Y’know, I am most certainly not a believer in abstinence, but count me in with yosemitebabe’s last post in being mightily puzzled at the hostility to the idea, and the insistence that NO reason for it can be anything but (a) pathological or (b) “weird religious-fanatic shit”.
Now, it is true that I have seen people for whom celibacy/abstinence was the wrong choice mess up, BUT: this was more a situation of there being a whole 'nuther underlying problem, and them having deluded themselves into thinking this was the answer. This includes people with “issues” that latch on to facile, doctrinary religious answers in an attempt to escape their problem.
However… there ARE truly celibate-by-conviction people, who arrive at that conclusion out of a sincere evaluation of their values, goals, risks and, if applicable, faith. And I sincerely can say I’ve never seen one explode. If someone’s values are such that in their heart they know that sex outside the bond of marriage is not right for them, they have my respect. They are less likely candidates for my SO, but just on that data point alone I refuse to call them some sort of freak.

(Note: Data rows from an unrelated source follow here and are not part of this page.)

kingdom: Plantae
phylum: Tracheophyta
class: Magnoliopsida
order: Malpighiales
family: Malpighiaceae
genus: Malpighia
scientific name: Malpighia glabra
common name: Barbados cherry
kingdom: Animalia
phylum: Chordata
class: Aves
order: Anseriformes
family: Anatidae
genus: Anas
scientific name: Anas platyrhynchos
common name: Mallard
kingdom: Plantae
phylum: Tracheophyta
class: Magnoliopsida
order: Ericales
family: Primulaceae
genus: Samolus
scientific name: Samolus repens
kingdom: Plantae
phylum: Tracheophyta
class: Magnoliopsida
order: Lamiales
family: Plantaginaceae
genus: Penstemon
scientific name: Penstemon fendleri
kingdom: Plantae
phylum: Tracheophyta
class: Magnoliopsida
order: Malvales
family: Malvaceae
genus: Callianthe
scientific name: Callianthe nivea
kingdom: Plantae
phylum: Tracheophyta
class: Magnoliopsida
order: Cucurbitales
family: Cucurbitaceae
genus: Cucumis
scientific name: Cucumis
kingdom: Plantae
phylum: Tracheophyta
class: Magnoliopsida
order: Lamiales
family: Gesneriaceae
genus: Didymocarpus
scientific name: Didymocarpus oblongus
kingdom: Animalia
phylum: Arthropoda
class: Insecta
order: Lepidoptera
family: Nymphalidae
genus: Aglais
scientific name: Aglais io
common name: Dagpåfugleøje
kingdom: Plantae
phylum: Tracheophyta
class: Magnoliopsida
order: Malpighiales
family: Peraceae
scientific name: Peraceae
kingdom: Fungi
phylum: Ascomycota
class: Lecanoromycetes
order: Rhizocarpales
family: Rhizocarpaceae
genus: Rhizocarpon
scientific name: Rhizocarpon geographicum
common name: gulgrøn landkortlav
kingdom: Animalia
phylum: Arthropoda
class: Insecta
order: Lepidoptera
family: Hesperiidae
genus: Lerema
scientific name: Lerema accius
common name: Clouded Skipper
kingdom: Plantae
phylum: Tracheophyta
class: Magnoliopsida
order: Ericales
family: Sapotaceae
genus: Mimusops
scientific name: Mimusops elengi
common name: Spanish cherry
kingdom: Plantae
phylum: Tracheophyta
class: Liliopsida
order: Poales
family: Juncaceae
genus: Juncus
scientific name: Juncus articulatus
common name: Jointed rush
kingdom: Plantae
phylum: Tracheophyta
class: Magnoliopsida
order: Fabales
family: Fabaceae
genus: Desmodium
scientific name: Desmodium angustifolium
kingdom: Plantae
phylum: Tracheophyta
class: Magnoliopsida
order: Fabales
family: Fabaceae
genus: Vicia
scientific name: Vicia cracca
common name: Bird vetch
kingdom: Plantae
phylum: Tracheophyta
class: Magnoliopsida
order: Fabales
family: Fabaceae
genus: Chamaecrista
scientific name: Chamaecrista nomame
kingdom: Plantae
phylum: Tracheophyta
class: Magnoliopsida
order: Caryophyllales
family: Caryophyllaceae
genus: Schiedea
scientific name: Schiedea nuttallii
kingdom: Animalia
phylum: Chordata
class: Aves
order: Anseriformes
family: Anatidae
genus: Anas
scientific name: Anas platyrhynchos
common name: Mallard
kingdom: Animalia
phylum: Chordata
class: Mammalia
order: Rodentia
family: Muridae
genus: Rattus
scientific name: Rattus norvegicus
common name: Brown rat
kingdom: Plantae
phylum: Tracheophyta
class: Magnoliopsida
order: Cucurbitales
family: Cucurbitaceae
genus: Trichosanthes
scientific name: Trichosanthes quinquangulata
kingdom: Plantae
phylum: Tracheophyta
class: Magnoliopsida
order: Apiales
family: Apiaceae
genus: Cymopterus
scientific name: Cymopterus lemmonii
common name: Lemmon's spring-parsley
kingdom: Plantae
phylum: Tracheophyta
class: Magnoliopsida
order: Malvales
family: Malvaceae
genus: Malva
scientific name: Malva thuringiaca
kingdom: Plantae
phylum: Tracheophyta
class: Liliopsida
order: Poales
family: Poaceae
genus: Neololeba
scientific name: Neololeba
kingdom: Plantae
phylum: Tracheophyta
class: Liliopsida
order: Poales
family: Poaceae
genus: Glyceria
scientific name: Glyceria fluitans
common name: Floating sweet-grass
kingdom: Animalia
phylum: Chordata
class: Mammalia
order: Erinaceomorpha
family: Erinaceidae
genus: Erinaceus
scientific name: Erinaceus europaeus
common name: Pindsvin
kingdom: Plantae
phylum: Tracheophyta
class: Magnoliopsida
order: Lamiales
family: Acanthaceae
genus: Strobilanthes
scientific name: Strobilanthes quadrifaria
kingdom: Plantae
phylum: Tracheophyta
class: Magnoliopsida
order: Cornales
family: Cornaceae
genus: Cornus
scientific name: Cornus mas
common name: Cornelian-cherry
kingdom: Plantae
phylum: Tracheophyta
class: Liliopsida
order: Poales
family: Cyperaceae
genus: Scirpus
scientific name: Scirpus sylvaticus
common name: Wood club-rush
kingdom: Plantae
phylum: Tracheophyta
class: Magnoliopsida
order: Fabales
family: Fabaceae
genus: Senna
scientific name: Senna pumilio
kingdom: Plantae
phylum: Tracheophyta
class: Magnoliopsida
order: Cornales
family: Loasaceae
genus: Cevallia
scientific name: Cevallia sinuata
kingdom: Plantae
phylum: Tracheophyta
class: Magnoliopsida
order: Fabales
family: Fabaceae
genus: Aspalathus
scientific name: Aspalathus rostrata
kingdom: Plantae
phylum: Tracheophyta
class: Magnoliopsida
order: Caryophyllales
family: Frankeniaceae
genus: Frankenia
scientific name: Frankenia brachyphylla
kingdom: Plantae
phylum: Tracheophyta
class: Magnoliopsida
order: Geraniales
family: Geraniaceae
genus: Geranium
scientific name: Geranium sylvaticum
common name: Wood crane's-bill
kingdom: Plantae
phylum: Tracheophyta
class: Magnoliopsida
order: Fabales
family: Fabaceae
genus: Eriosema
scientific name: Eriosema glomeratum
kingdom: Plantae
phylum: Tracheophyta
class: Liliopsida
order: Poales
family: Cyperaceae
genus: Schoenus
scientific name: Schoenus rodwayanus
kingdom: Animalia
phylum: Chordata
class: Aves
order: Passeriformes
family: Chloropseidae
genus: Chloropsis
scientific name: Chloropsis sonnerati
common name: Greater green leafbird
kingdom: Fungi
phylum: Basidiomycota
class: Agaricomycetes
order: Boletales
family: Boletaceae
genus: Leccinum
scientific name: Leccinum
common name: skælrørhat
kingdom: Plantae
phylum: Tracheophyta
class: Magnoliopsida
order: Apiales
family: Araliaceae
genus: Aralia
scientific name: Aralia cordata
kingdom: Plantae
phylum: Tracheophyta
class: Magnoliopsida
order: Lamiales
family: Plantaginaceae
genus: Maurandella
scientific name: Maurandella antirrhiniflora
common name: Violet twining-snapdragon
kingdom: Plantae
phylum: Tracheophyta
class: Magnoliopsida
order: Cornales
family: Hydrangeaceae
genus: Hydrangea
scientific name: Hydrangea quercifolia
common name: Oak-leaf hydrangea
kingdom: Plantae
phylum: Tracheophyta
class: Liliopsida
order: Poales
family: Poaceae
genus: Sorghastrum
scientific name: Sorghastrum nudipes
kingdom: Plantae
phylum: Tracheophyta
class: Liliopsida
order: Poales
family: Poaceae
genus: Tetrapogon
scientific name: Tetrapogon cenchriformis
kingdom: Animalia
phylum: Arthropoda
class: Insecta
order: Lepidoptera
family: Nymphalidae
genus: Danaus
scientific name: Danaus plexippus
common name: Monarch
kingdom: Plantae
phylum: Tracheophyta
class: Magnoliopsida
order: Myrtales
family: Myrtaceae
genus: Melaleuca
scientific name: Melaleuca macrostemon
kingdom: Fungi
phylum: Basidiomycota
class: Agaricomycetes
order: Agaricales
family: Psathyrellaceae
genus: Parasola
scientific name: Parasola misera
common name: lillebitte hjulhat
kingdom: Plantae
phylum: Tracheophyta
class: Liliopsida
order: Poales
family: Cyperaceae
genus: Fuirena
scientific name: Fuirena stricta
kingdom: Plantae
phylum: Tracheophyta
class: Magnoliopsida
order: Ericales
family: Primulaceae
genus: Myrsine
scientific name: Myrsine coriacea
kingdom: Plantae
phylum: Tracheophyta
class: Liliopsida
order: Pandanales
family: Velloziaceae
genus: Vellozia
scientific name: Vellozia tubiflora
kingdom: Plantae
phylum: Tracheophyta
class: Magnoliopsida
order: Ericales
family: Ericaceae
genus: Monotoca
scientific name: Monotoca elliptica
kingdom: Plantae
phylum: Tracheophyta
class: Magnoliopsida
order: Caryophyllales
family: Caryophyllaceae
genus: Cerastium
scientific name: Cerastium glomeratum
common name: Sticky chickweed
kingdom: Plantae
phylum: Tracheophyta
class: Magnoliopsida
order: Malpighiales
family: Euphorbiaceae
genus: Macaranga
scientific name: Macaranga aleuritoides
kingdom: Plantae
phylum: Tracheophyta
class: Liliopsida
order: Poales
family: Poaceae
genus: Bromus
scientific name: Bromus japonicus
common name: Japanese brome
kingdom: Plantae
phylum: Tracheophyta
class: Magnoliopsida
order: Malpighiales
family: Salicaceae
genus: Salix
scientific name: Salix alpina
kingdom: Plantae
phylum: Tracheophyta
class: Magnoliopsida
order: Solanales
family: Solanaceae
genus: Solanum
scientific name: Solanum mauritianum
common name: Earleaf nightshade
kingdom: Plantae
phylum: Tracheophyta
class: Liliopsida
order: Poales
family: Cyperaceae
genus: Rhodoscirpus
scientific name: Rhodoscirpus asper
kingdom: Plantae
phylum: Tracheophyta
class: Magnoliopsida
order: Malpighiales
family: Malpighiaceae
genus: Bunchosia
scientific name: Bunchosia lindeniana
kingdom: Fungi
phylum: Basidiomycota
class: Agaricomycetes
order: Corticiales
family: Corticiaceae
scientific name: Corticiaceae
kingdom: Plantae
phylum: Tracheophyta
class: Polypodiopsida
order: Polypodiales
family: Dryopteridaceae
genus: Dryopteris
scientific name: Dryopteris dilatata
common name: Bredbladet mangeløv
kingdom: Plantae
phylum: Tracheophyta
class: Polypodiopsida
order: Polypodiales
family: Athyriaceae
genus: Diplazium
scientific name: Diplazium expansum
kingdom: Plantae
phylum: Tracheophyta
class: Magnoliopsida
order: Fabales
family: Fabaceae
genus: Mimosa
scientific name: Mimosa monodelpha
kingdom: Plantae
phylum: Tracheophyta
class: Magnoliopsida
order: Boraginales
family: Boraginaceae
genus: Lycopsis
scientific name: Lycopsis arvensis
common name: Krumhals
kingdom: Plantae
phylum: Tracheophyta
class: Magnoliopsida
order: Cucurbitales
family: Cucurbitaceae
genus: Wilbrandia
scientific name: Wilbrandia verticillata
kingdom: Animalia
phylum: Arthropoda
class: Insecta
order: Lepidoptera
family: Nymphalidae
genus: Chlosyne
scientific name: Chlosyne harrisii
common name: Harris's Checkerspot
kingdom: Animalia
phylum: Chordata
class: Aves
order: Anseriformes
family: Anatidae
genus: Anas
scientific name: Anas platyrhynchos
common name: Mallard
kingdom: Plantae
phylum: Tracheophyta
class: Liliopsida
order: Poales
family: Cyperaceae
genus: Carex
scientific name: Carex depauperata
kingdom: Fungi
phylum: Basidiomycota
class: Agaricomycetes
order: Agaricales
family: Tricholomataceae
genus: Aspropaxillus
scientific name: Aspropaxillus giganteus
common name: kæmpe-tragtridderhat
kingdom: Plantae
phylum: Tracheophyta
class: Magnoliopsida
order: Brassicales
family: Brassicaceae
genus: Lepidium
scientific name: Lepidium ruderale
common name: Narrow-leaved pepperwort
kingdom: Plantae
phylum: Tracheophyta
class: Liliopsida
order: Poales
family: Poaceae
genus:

Jeez, give the guy a break. Granted what he said was harsh, but he is stating what he believes. He’s not going up to a specific person and saying that they’re wrong for believing in something. We are having a discussion in an internet forum about the logic and merits of some people’s personal beliefs. Both sides are weighing in, and trying to wrap their minds around it. If that is considered ‘butting into someone’s business’, you might as well close down most of the forums.
Last time I checked we had a whole bunch of debates on religion in Great Debates. Should we butt out because what a person believes is their own business?
“Jesus, who cares?” can pretty much be applied to most of the current thread.
Yes, there is something going on here. Something that people aren’t admitting to (probably to themselves) and it’s weird.
It’s okay to be puzzled, it’s okay to be “What? I could never do that!” It’s okay to think it’s weird. But to absolutely know that each and EVERY PERSON on the face of the frickin’ earth has GOT to be seriously messed up (because they don’t view things the way you do) is really odd.
What? Are you all psychics, that you know what’s in their hearts? Are you licensed psychoanalysts? Why are some of you so … downright pissed about what these other people are (not) doing? Why the hostility?